New Leaders-ACV Auctions-Andrew Shaevel-TRD
Andrew Shaevel, chief experience officer, ACV Auctions.
Joed Viera

Over the last two business quarters, ACV has added three leadership roles as part of its plans for growth.

Buffalo-based ACV, a unicorn that went public in March 2021, recently hired Joe Mappes as chief commercial officer, Winston Benedict as chief information officer and Andy Shaevel as chief experience officer. All three roles are new to ACV, are vice president level positions that report to members of the company’s C-Suite and are part of the startup's growth strategy.

“We’re being very deliberate,” said COO Vikas Mehta. “We’re sort of taking a step back and looking at where we want to be a few years out, and we’re looking at big opportunities in market. We’re also looking at the team, the level of seniority and expertise that can help us unlock and grow.”

The business, an online marketplace business for automotive dealers, has mainly focused on the dealer-to-dealer marketplace. But as the commercial market is recovering from the pandemic, new car supplies are ramping back up.

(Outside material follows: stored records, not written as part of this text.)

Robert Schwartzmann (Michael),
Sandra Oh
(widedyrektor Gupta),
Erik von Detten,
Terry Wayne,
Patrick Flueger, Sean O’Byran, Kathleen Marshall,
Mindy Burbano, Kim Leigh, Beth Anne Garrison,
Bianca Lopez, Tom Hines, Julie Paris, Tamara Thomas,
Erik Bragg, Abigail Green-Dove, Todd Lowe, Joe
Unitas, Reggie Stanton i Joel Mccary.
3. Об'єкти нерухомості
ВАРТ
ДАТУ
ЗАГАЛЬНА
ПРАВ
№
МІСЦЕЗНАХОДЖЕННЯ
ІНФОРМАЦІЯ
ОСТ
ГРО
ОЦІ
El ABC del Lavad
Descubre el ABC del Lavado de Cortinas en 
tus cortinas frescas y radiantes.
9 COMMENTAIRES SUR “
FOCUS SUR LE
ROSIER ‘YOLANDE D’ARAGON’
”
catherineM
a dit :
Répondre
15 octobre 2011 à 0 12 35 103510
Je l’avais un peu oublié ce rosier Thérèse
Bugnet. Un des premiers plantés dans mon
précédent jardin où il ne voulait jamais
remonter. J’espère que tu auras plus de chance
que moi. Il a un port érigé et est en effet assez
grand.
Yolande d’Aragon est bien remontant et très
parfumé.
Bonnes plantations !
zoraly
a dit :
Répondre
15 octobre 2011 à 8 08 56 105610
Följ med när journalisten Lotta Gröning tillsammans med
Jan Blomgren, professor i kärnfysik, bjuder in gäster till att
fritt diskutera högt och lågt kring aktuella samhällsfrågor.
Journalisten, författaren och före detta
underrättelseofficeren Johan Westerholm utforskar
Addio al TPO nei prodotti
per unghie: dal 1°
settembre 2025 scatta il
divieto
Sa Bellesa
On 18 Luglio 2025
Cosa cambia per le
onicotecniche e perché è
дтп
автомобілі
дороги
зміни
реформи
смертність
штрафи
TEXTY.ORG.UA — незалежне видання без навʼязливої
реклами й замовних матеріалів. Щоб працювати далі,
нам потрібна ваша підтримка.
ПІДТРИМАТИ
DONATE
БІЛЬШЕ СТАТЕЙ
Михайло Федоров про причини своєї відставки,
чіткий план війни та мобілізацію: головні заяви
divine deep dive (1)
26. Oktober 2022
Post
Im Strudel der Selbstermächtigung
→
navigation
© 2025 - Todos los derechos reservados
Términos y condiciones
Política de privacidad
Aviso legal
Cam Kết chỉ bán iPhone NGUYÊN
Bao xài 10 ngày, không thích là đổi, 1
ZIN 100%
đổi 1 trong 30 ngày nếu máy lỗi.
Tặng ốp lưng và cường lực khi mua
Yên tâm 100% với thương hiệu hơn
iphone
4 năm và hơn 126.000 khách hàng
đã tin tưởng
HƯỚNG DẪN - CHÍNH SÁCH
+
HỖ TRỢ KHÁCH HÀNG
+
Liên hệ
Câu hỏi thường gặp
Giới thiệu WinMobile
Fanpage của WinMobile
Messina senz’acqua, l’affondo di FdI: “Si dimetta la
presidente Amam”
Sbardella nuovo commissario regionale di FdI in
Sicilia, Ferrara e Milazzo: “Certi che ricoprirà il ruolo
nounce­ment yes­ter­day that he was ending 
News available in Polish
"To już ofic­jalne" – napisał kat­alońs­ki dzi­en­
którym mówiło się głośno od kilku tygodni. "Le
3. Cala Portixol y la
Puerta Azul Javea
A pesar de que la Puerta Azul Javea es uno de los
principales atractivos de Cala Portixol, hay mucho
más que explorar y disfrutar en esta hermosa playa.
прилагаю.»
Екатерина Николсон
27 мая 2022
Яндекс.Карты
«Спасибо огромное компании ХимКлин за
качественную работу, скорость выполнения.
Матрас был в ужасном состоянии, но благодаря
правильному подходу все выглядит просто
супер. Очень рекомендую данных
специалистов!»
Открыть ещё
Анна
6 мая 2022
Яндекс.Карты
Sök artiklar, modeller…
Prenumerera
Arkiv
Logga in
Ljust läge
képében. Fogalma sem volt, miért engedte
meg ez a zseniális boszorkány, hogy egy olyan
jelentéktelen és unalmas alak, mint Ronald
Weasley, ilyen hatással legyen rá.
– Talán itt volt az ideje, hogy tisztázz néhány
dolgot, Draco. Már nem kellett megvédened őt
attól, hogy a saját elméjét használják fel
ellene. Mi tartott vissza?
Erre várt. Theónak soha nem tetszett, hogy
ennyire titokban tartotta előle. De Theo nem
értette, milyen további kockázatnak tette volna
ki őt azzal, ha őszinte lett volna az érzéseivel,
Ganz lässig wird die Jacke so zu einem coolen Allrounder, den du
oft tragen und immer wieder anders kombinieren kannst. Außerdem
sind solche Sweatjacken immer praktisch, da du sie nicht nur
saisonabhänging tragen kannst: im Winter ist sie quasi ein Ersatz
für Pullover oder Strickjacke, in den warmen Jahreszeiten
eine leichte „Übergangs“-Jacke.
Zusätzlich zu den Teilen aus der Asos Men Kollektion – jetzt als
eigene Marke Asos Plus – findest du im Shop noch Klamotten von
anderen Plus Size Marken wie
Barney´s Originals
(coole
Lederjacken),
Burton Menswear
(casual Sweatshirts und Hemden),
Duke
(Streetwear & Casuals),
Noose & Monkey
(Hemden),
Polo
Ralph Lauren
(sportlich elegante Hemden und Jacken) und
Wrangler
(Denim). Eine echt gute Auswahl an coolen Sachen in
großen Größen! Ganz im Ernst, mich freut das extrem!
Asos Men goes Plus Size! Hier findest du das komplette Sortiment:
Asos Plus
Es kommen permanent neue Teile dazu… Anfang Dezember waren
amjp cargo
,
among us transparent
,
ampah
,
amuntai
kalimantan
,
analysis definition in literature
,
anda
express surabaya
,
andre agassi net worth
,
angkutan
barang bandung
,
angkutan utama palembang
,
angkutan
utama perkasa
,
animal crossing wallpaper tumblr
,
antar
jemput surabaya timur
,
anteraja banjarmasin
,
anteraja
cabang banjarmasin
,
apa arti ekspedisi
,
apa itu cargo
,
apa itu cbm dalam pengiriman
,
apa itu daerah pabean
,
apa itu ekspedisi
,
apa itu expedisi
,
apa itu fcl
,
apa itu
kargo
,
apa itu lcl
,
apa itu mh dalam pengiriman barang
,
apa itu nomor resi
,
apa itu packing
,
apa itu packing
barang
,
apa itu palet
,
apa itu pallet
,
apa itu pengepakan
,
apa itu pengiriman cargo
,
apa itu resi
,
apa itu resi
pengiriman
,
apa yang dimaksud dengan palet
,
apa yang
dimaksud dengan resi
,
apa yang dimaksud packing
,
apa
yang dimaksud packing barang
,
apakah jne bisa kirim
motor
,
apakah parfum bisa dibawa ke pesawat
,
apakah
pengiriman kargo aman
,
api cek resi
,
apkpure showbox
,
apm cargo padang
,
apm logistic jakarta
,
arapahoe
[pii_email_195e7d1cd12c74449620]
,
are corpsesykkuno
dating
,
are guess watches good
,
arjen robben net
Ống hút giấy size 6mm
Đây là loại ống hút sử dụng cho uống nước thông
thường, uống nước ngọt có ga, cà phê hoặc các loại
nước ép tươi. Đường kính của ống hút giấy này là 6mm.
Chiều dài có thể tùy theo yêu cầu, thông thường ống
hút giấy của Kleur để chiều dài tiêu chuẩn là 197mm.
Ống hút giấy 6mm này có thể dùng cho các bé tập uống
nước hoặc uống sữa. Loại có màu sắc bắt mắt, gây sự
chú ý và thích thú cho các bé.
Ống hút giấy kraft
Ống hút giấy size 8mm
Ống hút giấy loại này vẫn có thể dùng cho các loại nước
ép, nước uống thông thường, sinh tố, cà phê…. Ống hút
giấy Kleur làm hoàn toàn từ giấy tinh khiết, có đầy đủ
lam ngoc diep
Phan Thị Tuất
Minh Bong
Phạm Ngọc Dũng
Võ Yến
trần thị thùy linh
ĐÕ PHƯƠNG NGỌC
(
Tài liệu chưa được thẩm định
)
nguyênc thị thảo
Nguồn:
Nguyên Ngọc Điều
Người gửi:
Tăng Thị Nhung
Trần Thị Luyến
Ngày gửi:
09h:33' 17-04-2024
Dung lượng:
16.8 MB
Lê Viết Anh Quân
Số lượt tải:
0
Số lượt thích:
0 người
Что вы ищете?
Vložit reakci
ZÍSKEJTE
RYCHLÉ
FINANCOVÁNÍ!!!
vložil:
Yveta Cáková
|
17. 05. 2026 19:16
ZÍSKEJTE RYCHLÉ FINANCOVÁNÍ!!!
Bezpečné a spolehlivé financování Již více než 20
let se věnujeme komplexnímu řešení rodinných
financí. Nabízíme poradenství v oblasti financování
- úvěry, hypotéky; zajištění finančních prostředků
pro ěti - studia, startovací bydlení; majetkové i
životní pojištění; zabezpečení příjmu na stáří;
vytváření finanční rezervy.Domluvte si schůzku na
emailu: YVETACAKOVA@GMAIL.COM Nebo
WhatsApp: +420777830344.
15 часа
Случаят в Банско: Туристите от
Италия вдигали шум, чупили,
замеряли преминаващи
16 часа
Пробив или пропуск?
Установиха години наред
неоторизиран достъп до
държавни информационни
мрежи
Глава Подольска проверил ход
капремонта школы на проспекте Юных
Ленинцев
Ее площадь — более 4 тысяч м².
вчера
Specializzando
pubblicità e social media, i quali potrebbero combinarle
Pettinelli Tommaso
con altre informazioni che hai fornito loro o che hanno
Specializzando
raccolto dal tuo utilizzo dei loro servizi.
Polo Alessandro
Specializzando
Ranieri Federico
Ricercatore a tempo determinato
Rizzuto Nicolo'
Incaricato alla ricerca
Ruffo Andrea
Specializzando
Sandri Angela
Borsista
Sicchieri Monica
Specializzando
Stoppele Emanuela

Thanks to both the maturity on the company’s core side of the business (dealer to dealer) and predictions that the commercial market will grow to pre-pandemic levels, ACV wanted a senior leader to focus on going after the commercial market opportunities.

That’s why the startup created a chief commercial officer role. Mappes, who is working from Ohio, had experience on the wholesale side and commercial market and servicing side.

The business also needed more talent to help it scale. Before creating a chief information officer position, the company had a more junior employee doing information architecture. As ACV, which employs about 2,000 globally, grows, the company gets more complicated with more technology stacks, which created the need for a CIO and hiring Benedict, who is based in Michigan.

“Winston was a great find,” said Mehta. “He was someone who had taken companies from our size to the next level. He’s done that both in the U.S. but also spent a bunch of time abroad.”

Being customer-focused has always been a part of ACV’s business model but previously the focus was split across multiple executives. Company leadership wanted to consolidate that effort by creating a chief experience officer role.

Shaevel, who works out of Buffalo, has more than three decades of experience investing in, founding and scaling at least a half a dozen companies. A big part of his career was spent in the automotive and financial services space, including co-founding Remarketing Services of America, which manages the sales of off-lease and repossessed cars, in Buffalo in the early '90s.

Shaevel was active in the business for 15 years. The company was acquired after five years in business by DaimlerChrysler and in the early 2000s was sold to Fiserv.

“I think the learning curve in terms of the industry is basically nonexistent because he knows the industry,” said Mehta. “Andy is coming in to basically to be the primary person for customer experience across ACV, and that is both inward and outward looking. How are we organized? How are we basically supporting our customers? Where do we need to deploy next generation tech?”

Shaevel was also drawn to the role because of the great culture fit. ACV already had clearly defined values, solid data, engaged workers and communication with customers.

“My focus is really on ensuring that ACV delivers exceptional customer experiences that lead to deeper recurring relationships,” he said. “The way in which we can fuel organic growth is to transition transactional customers to deep recurring satisfying relationships where honestly we earn their advocacy for our brand, for our marketplace and for our adjacent services. So when we pull that off, I think that will create an organic engine that really allows us to grow."

Ultimately, companies must be self-aware and continually evaluate what is needed to help them scale. Mehta said he and CEO George Chamoun talked about adding a chief experience officer for a couple quarters before moving forward with the new position. And the "right" timing is different for every business.

"I think a lot of it comes from discussion, clarity of objective (and) pros and cons of scaling the way we are or leaning on current leaders to scale vs. kind of making a deliberate decision of: Okay, now we’re big enough," Mehta said.